GIVEN TASK — Transcribe every line of the entries, keeping each one unchanged and in its original order.

Dataset records:
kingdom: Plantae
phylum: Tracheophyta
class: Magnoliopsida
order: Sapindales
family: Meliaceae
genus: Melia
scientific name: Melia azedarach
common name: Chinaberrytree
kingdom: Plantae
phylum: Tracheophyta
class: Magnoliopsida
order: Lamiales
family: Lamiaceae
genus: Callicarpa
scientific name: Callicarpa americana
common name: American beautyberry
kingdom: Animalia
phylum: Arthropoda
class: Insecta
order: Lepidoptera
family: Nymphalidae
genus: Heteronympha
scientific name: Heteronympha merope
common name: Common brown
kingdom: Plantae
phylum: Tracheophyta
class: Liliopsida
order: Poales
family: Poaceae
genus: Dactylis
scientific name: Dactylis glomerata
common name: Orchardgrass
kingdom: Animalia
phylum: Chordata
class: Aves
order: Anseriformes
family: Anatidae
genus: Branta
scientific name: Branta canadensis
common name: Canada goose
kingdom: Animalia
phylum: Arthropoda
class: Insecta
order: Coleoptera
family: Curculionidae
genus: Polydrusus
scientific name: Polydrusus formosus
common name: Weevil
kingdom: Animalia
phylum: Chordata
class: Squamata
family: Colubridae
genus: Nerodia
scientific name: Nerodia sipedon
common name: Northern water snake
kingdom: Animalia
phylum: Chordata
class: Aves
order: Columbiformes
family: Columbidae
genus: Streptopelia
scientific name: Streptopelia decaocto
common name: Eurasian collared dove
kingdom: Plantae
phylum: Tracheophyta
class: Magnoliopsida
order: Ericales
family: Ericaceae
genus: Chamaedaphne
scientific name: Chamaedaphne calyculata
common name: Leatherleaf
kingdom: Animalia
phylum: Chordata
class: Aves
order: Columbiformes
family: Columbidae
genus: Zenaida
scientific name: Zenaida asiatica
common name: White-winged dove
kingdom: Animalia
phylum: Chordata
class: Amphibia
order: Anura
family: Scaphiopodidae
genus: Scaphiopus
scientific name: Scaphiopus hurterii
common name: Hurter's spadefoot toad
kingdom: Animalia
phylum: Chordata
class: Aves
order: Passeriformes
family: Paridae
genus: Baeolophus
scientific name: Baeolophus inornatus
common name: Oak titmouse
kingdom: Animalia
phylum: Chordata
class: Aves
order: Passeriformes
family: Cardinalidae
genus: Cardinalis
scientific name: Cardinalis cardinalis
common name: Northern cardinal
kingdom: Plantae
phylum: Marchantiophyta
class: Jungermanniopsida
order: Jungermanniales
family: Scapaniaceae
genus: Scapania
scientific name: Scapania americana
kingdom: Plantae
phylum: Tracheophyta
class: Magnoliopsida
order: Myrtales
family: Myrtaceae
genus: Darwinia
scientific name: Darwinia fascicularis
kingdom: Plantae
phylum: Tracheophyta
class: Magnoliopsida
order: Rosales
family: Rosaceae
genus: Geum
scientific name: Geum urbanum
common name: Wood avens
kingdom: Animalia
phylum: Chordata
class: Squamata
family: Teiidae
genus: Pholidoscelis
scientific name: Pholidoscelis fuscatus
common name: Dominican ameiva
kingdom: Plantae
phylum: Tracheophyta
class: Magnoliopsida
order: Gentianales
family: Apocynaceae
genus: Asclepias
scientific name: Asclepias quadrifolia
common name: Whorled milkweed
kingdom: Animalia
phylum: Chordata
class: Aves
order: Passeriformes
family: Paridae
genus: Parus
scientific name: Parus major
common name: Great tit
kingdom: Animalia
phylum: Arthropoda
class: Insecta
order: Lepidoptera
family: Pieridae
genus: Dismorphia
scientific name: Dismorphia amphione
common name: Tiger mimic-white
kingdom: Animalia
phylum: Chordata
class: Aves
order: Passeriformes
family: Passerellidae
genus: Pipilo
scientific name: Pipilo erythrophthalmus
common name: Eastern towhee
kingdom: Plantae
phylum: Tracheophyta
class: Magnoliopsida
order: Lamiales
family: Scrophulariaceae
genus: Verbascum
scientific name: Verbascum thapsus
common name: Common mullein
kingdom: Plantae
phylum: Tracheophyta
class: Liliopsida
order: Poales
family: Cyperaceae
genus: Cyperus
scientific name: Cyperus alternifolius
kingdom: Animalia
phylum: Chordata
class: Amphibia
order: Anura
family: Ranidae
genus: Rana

THE SOLUTION —
kingdom: Plantae
phylum: Tracheophyta
class: Magnoliopsida
order: Sapindales
family: Meliaceae
genus: Melia
scientific name: Melia azedarach
common name: Chinaberrytree
kingdom: Plantae
phylum: Tracheophyta
class: Magnoliopsida
order: Lamiales
family: Lamiaceae
genus: Callicarpa
scientific name: Callicarpa americana
common name: American beautyberry
kingdom: Animalia
phylum: Arthropoda
class: Insecta
order: Lepidoptera
family: Nymphalidae
genus: Heteronympha
scientific name: Heteronympha merope
common name: Common brown
kingdom: Plantae
phylum: Tracheophyta
class: Liliopsida
order: Poales
family: Poaceae
genus: Dactylis
scientific name: Dactylis glomerata
common name: Orchardgrass
kingdom: Animalia
phylum: Chordata
class: Aves
order: Anseriformes
family: Anatidae
genus: Branta
scientific name: Branta canadensis
common name: Canada goose
kingdom: Animalia
phylum: Arthropoda
class: Insecta
order: Coleoptera
family: Curculionidae
genus: Polydrusus
scientific name: Polydrusus formosus
common name: Weevil
kingdom: Animalia
phylum: Chordata
class: Squamata
family: Colubridae
genus: Nerodia
scientific name: Nerodia sipedon
common name: Northern water snake
kingdom: Animalia
phylum: Chordata
class: Aves
order: Columbiformes
family: Columbidae
genus: Streptopelia
scientific name: Streptopelia decaocto
common name: Eurasian collared dove
kingdom: Plantae
phylum: Tracheophyta
class: Magnoliopsida
order: Ericales
family: Ericaceae
genus: Chamaedaphne
scientific name: Chamaedaphne calyculata
common name: Leatherleaf
kingdom: Animalia
phylum: Chordata
class: Aves
order: Columbiformes
family: Columbidae
genus: Zenaida
scientific name: Zenaida asiatica
common name: White-winged dove
kingdom: Animalia
phylum: Chordata
class: Amphibia
order: Anura
family: Scaphiopodidae
genus: Scaphiopus
scientific name: Scaphiopus hurterii
common name: Hurter's spadefoot toad
kingdom: Animalia
phylum: Chordata
class: Aves
order: Passeriformes
family: Paridae
genus: Baeolophus
scientific name: Baeolophus inornatus
common name: Oak titmouse
kingdom: Animalia
phylum: Chordata
class: Aves
order: Passeriformes
family: Cardinalidae
genus: Cardinalis
scientific name: Cardinalis cardinalis
common name: Northern cardinal
kingdom: Plantae
phylum: Marchantiophyta
class: Jungermanniopsida
order: Jungermanniales
family: Scapaniaceae
genus: Scapania
scientific name: Scapania americana
kingdom: Plantae
phylum: Tracheophyta
class: Magnoliopsida
order: Myrtales
family: Myrtaceae
genus: Darwinia
scientific name: Darwinia fascicularis
kingdom: Plantae
phylum: Tracheophyta
class: Magnoliopsida
order: Rosales
family: Rosaceae
genus: Geum
scientific name: Geum urbanum
common name: Wood avens
kingdom: Animalia
phylum: Chordata
class: Squamata
family: Teiidae
genus: Pholidoscelis
scientific name: Pholidoscelis fuscatus
common name: Dominican ameiva
kingdom: Plantae
phylum: Tracheophyta
class: Magnoliopsida
order: Gentianales
family: Apocynaceae
genus: Asclepias
scientific name: Asclepias quadrifolia
common name: Whorled milkweed
kingdom: Animalia
phylum: Chordata
class: Aves
order: Passeriformes
family: Paridae
genus: Parus
scientific name: Parus major
common name: Great tit
kingdom: Animalia
phylum: Arthropoda
class: Insecta
order: Lepidoptera
family: Pieridae
genus: Dismorphia
scientific name: Dismorphia amphione
common name: Tiger mimic-white
kingdom: Animalia
phylum: Chordata
class: Aves
order: Passeriformes
family: Passerellidae
genus: Pipilo
scientific name: Pipilo erythrophthalmus
common name: Eastern towhee
kingdom: Plantae
phylum: Tracheophyta
class: Magnoliopsida
order: Lamiales
family: Scrophulariaceae
genus: Verbascum
scientific name: Verbascum thapsus
common name: Common mullein
kingdom: Plantae
phylum: Tracheophyta
class: Liliopsida
order: Poales
family: Cyperaceae
genus: Cyperus
scientific name: Cyperus alternifolius
kingdom: Animalia
phylum: Chordata
class: Amphibia
order: Anura
family: Ranidae
genus: Rana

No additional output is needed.